On March 23, 2026, Belgium’s tax administration released an updated draft domestic top-up tax return, together with updated draft explanatory notes, a revised draft XSD, a separate XSD for language, phone and country codes, and an updated XML test tool.
The release covers the Belgian QDMTT return and provides that both the form and the XML materials are still informational only until they are finalised and published in the Belgian Official Gazette. Belgium has already granted filing relief, so QDMTT returns for reporting years beginning on or after December 31, 2023 and ending no later than June 30, 2025 are due by June 30, 2026.
Article 51(2) of the Belgian Pillar Two Law (Law of December 19, 2023) requires an annual QDMTT return containing the identification of Belgian group entities, group-structure information, the data needed to compute the domestic top-up tax, an overview of elections made for Belgium, and the enterprise number used for prepayments. Article 52 fixes the statutory filing deadline at the last day of the eleventh month following the reporting-year end.
The explanatory notes to the form state that the QDMTT return was aligned with the GIR where possible and that certain input values were harmonised with GIR codes, but they also say expressly that, in the event of conflict, Belgian law, circulars and explanatory notes prevail over GIR references.

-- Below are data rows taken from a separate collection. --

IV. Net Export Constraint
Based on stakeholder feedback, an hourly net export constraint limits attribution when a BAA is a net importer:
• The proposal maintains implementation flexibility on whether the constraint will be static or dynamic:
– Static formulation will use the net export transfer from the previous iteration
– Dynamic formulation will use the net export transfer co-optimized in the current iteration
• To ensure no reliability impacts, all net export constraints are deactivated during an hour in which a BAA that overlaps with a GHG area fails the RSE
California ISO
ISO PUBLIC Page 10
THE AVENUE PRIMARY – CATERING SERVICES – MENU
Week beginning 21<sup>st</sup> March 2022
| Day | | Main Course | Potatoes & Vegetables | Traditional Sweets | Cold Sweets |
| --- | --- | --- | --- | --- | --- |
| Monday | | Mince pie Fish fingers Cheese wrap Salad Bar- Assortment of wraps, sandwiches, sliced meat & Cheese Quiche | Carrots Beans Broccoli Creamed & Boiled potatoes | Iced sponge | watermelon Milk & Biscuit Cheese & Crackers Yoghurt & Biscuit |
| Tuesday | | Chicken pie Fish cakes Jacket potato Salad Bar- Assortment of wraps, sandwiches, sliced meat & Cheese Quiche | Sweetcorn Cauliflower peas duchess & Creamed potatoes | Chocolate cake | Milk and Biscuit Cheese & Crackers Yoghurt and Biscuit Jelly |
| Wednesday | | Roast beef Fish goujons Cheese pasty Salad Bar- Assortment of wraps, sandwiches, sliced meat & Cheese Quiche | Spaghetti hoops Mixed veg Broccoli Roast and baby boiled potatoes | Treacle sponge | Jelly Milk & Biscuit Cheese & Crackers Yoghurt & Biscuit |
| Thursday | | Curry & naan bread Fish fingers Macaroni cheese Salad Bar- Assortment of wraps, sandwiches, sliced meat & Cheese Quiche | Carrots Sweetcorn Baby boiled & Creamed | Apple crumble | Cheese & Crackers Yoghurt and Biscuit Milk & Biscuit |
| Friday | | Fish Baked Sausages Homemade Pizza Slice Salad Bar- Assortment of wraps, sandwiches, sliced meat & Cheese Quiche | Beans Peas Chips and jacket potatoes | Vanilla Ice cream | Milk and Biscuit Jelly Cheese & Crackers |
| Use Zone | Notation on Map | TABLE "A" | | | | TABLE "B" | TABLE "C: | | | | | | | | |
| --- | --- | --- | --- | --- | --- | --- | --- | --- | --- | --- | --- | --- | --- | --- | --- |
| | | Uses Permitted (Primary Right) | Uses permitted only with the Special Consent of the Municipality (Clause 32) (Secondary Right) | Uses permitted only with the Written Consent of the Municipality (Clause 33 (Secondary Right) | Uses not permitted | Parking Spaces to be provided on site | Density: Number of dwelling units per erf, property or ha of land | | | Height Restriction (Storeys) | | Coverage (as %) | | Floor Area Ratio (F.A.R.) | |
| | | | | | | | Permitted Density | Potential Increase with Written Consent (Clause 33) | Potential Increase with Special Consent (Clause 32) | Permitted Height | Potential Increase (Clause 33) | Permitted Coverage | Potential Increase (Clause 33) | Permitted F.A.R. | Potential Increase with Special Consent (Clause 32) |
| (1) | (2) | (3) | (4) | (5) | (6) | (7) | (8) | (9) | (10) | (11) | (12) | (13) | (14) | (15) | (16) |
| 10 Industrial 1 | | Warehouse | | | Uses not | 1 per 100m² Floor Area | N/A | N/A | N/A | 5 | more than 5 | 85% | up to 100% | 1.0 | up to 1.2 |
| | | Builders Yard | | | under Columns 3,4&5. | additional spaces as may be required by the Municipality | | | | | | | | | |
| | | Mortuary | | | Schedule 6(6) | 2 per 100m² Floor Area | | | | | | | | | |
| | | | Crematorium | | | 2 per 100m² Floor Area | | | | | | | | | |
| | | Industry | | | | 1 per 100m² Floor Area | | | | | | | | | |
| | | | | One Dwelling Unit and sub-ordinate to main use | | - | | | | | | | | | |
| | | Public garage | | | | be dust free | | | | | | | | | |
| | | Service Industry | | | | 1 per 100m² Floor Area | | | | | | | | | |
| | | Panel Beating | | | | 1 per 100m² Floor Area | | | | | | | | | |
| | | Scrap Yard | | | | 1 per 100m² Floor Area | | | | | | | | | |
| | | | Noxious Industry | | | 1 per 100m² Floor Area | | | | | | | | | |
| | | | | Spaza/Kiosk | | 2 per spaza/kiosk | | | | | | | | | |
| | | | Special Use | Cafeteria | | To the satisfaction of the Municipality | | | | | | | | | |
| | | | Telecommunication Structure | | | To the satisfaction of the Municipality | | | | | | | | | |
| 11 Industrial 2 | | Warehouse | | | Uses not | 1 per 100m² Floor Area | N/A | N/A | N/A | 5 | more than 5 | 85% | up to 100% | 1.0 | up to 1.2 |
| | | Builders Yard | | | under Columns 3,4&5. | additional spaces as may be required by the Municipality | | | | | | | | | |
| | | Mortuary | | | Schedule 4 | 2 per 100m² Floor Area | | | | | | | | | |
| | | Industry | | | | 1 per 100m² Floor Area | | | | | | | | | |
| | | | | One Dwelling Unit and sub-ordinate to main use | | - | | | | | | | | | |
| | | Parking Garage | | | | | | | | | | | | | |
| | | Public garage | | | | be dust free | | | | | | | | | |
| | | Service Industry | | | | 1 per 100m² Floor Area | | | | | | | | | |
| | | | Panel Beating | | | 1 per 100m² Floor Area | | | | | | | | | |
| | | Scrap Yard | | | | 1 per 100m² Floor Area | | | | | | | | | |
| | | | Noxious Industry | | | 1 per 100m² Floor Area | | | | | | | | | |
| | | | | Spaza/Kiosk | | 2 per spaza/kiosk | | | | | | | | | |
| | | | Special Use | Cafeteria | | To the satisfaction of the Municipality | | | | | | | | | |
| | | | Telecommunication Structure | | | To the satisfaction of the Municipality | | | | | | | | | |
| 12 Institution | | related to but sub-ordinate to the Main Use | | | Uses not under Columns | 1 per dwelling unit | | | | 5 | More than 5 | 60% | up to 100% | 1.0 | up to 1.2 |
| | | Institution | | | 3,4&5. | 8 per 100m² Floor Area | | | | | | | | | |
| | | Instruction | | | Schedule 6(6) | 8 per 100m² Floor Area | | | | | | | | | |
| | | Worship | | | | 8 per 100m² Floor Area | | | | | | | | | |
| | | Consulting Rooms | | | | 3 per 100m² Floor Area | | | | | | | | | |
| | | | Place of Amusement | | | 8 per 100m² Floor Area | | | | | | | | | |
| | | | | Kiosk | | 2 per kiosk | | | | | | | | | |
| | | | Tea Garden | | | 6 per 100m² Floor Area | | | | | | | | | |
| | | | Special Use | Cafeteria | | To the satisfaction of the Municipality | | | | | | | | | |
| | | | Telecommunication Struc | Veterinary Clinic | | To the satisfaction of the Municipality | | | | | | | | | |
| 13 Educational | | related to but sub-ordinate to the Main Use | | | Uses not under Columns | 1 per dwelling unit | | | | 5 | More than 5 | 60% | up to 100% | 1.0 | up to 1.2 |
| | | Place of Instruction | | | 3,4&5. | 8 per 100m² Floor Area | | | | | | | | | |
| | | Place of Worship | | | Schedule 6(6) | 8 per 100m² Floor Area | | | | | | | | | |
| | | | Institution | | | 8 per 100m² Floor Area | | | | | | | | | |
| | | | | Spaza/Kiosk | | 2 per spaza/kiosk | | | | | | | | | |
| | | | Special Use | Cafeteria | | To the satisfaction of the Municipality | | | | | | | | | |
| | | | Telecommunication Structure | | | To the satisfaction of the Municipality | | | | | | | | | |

Changes in the Updated QDMTT Return
Belgium says this latest update added an abbreviation on page 1, deleted boxes 4.2.a.2.i and 4.3.3.i, added statutory references to a number of section-5 boxes, and adapted the XML test tool to the amended XSD.
The more structural changes had already been announced on the previous January 6, 2026 update. Box 1.1.4 was added (Belgian tax number of a company dissolved without liquidation), bank-account and group-structure data had to be completed every year even if unchanged, box 4.2.b.1 was brought into the XSD, section 4.3 entity elections became repeatable in the XSD, and Belgium announced that the Article 13 §5 election (forex hedge election) had become a five-year election in box 4.3.3.f.
Form Overview
On the form itself, Belgium has made several domestic choices. The return must be filed electronically via MyMinFin. Where multiple Belgian taxpayers are subject to the QDMTT, Belgium requires one common return for all Belgian tax-liable entities of the group. The notes also require that the group name used in the form match the name used for the Belgian KBO/CBE registration, that the Pillar 2 identification number (FIN) be reported, and that the filing entity’s IBAN and BIC always be included.
If the consolidated financial statements are prepared in a non-euro presentation currency, Belgium wants the exchange rate to be reported with the same number of decimal places as used by the ECB. Box 1.1.4 is a Belgian nuance: it asks for the Belgian tax number of a company dissolved without liquidation, and the notes explain how that box is used in merger, split and similar successor situations.
Section 2 is equally specific. The reference date for the group-structure disclosure is the last day of the reporting year. The UPE must always be reported, even if it is not Belgian. Ownership percentages are rounded to two decimals but then reported in the form and XML as a decimal between 0 and 1, not as a percent sign value.
A Belgian permanent establishment is shown by referencing the head office and reporting 100% ownership. Natural persons are not reported as entities for these purposes, and holdings of excluded entities or outside-group entities may need to be reported on an aggregated basis rather than owner by owner.
Corrected Elections
In the current draft, Article 13 §3 (capital gain carry back election) remains an annual jurisdictional election in box 4.2.a.1.a; Article 13 §6 (Debt release election) remains an annual entity election in box 4.3.2.b; and Article 13 §5 (forex-hedge election) is now a five-year entity election (as opposed to an annual election) in box 4.3.3.f. The Belgian XML concordance table maps it to QdmttBody/SubGroup/Elections/EntityElections/EntityFiveYearElections/Art13Paragraph5, and the OECD XML user guide describes the corresponding OECD election the same way and the same length: a five-year election for FX gains or losses attributable to hedging. This reflects the updated law. The December 19, 2025 amending law changed Article 13 §5 and added it to Belgium’s five-year list in Article 58, removed it from Article 59’s annual-election list, and made that change effective for reporting years beginning on or after 31 December 2023.